Reject Option Systems

For rejection-aware classifiers, semifactuals articulate why an input remains rejected even under alternative (but plausible and non-trivial) configurations, aiding in user recourse and model trust (Artelt et al., 2022).

Interpretable Regional Descriptors

Hyperbox-based local descriptors collect all possible inputs within a region such that model prediction remains unchanged, resulting in succinct semi-factual regions.
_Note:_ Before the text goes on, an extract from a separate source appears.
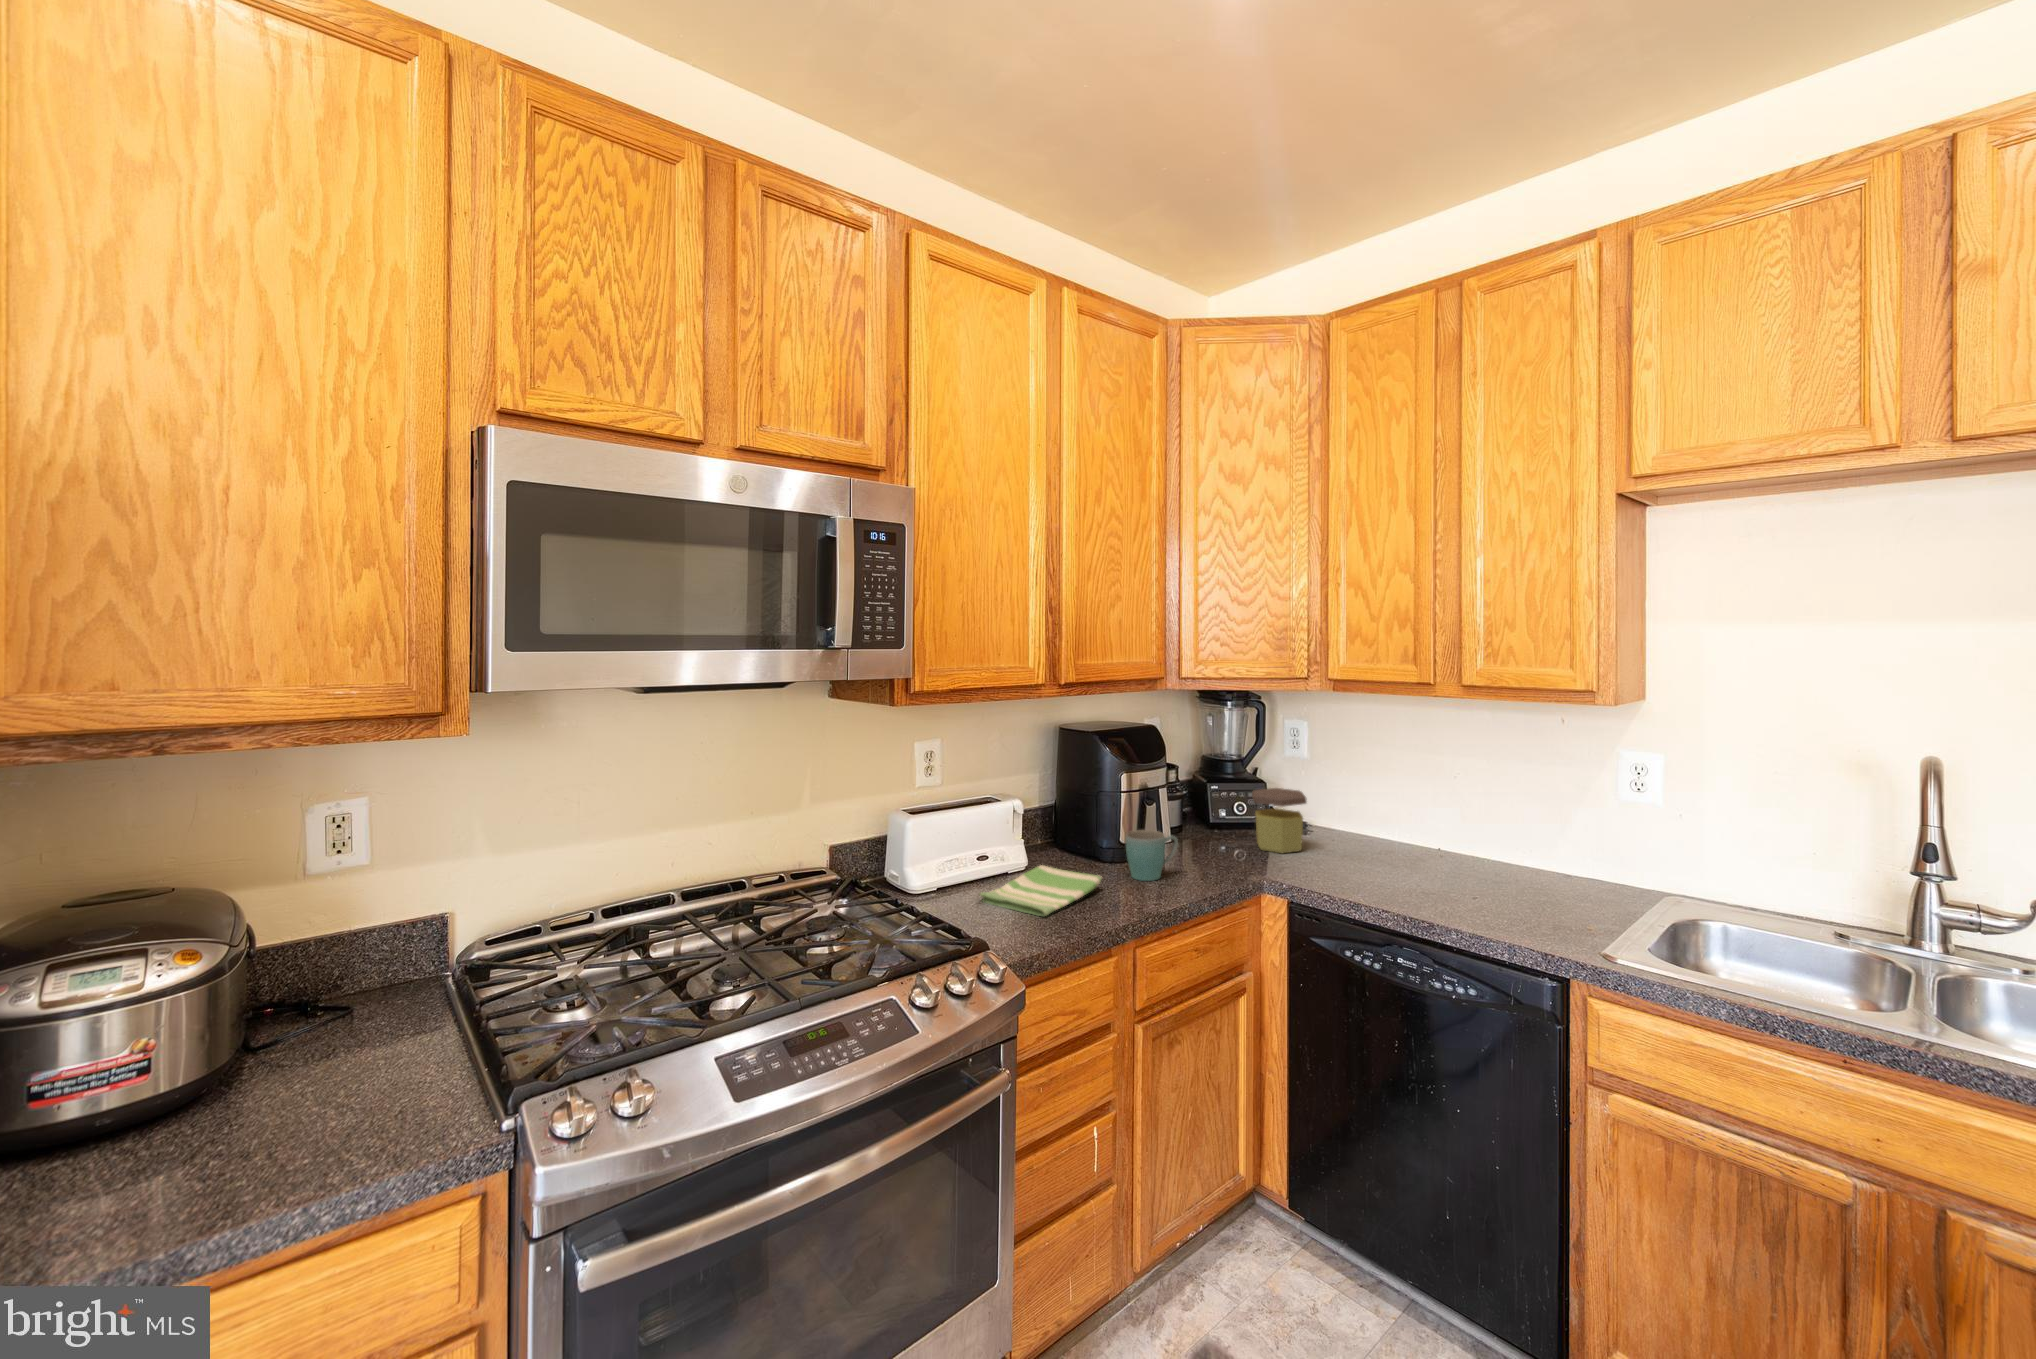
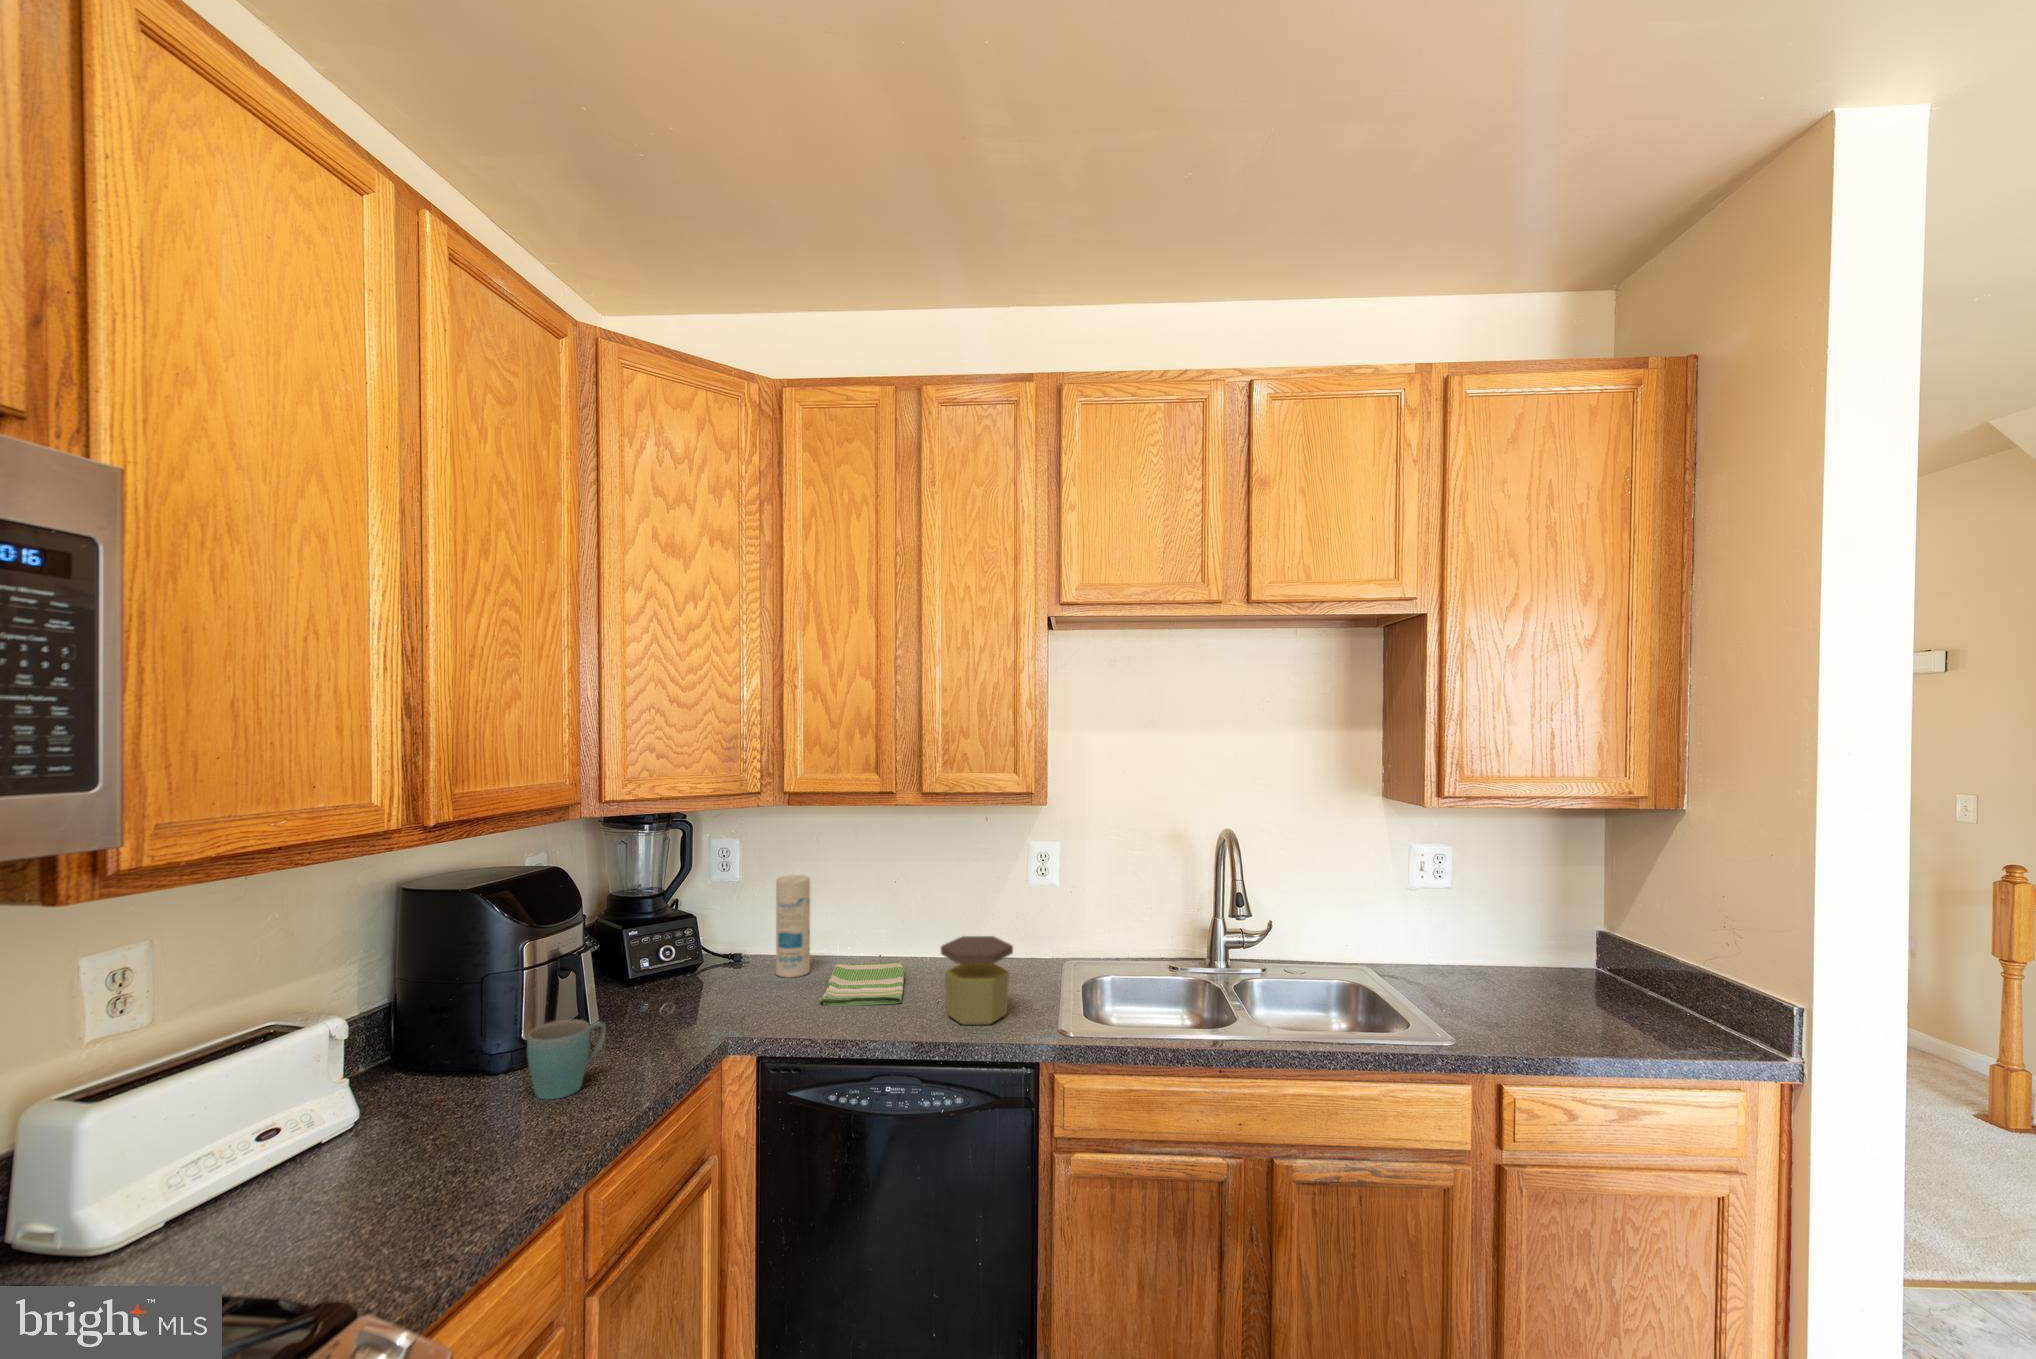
canister: none [1330,756,1362,843] -> present [776,875,810,978]
jar: present [1252,788,1307,853] -> present [941,936,1013,1025]
dish towel: present [980,865,1102,916] -> present [819,962,904,1006]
Optimization is posed as finding maximal axis-aligned boxes of high coverage and perfect local precision (Dandl et al., 2023).

7. Recommendations, Limitations, and Future Directions

Consensus recommendations include (Aryal et al., 2023, Aryal et al., 2024):

Use MDN and Local-Region as strong baselines; generative methods for high-dimensional or tight plausibility constraints.
Extend benchmarking to images and time-series using latent features.
Develop formal, possibly user-study-based metrics of convincingness and causal-role shifts post-semi-factual exposure.
Incorporate ethical safeguards, including proxy auditing and robustness checks, before deployment.
Advance the field by seeking parameterized or hybrid algorithms that combine plausibility, diversity, and robustness.

Limitations identified:

Most published empirical studies focus on tabular data; clear needs exist for real-world validation on images, text, or RL agents.
Human-subject studies on the psychological impact and practical utility of semi-factuals remain limited or methodologically flawed.
Complexity barriers preclude exact methods for many model families—tractable, approximate, or FPT methods are a central open problem (Artelt et al., 14 Jan 2026).

A public repository of code, data splits, and benchmarks is maintained to foster reproducibility and method development (Aryal et al., 2023). Future research is directed toward hybridization of approaches, principled diversity/plausibility trade-offs, controlled interventions for causal-reasoning assessment, and regulatory implications for XAI transparency.